+++ INPUT MATERIAL +++

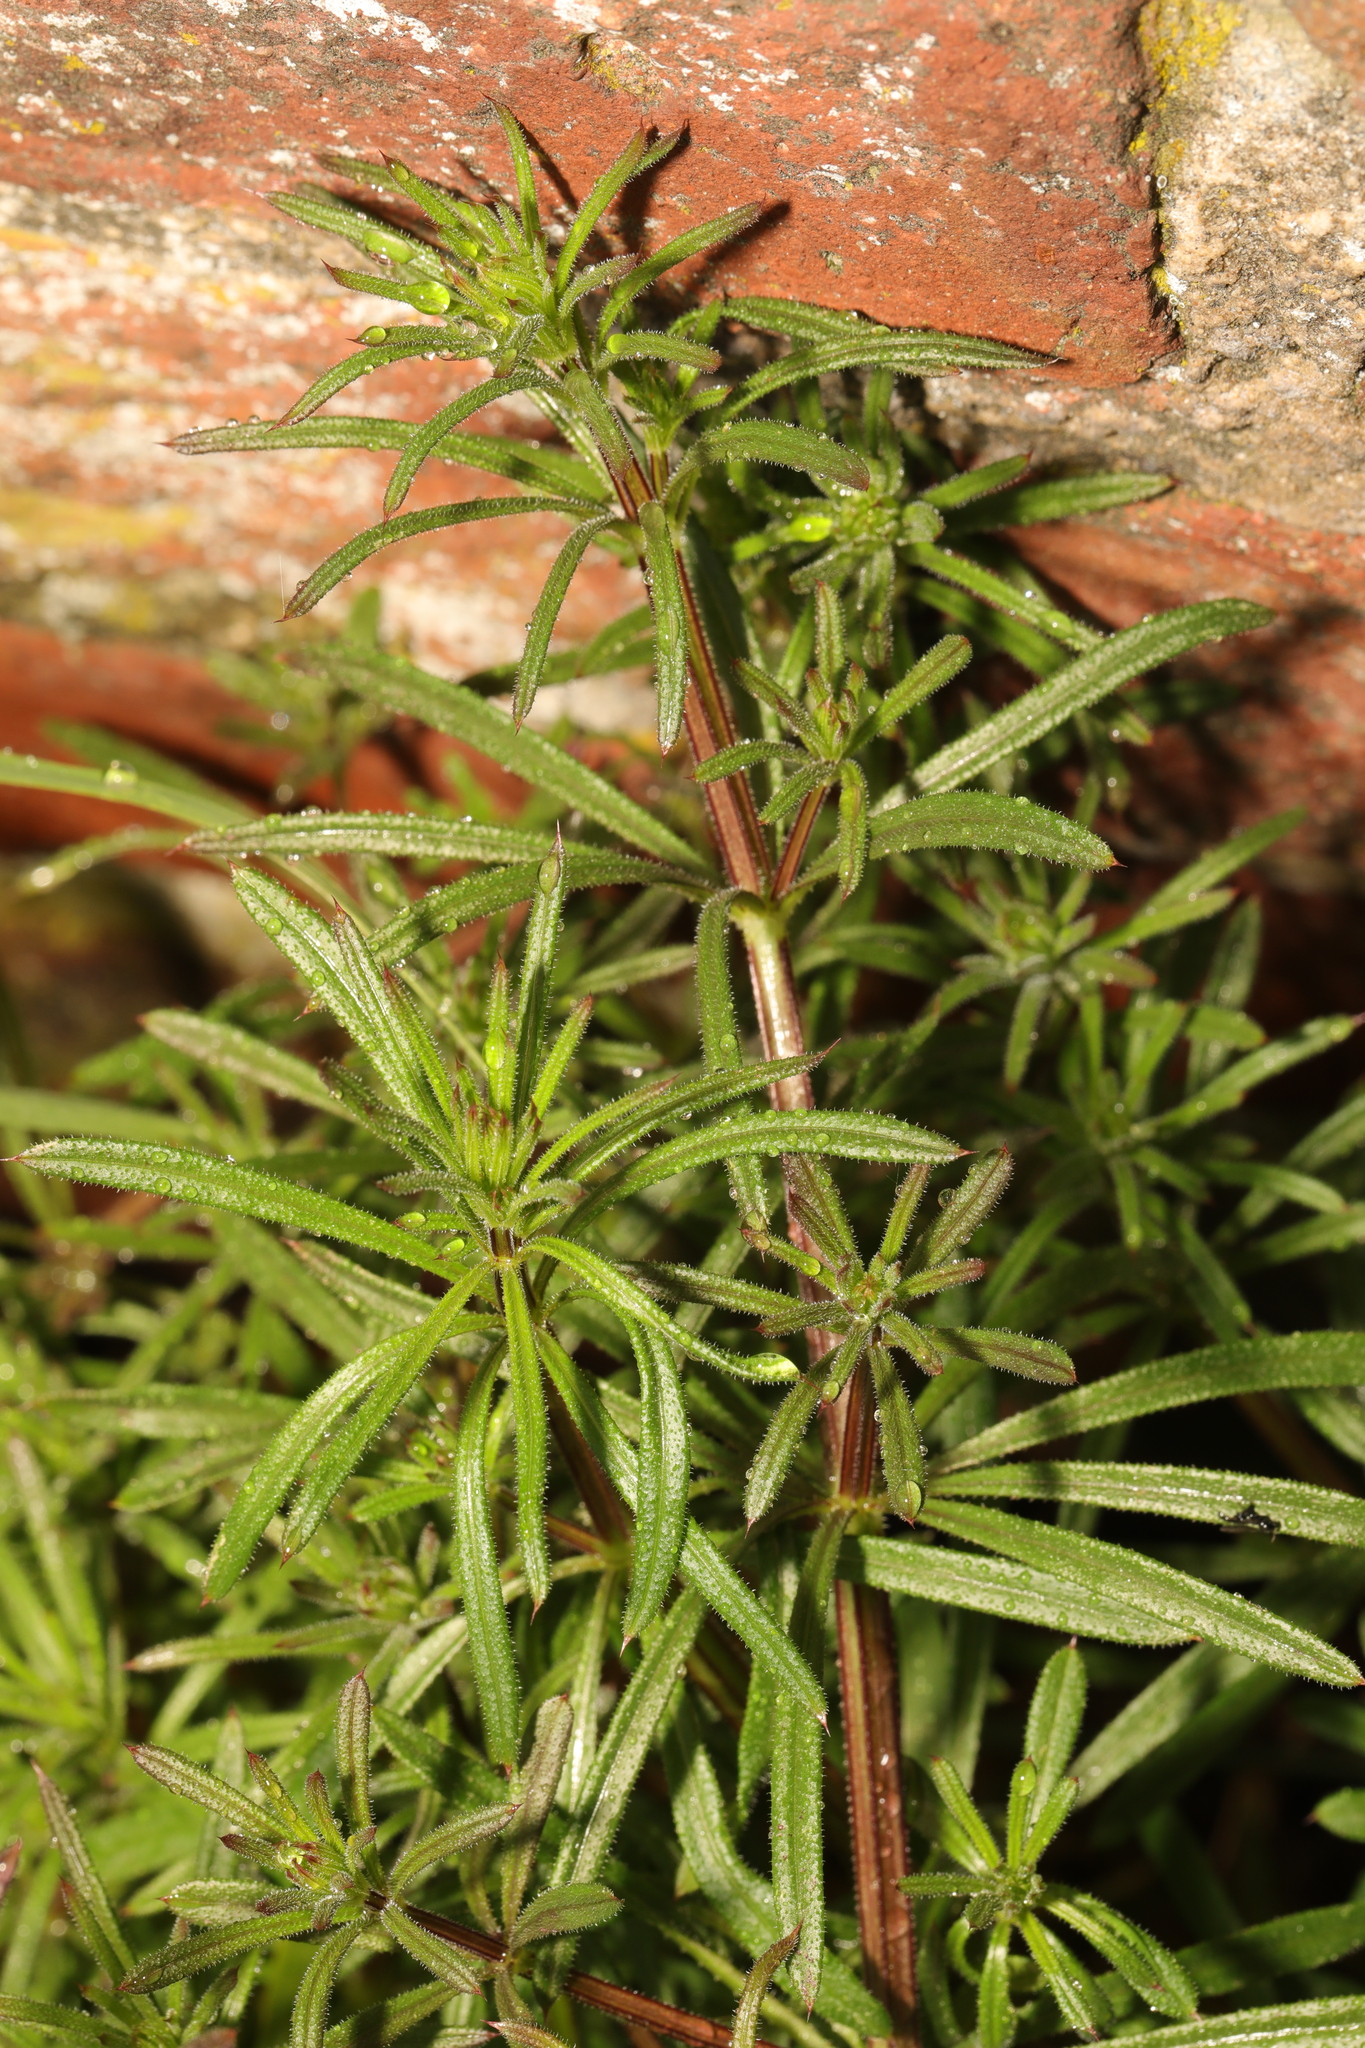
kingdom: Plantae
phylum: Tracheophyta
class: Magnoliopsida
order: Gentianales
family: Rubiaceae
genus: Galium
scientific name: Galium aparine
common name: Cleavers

+++

**WHAT THE TASK ASKS**
Write out the data word for word, beginning with the line that contains "class: Magnoliopsida" and continuing through the final line of the data.

**CORRECT ANSWER**
class: Magnoliopsida
order: Gentianales
family: Rubiaceae
genus: Galium
scientific name: Galium aparine
common name: Cleavers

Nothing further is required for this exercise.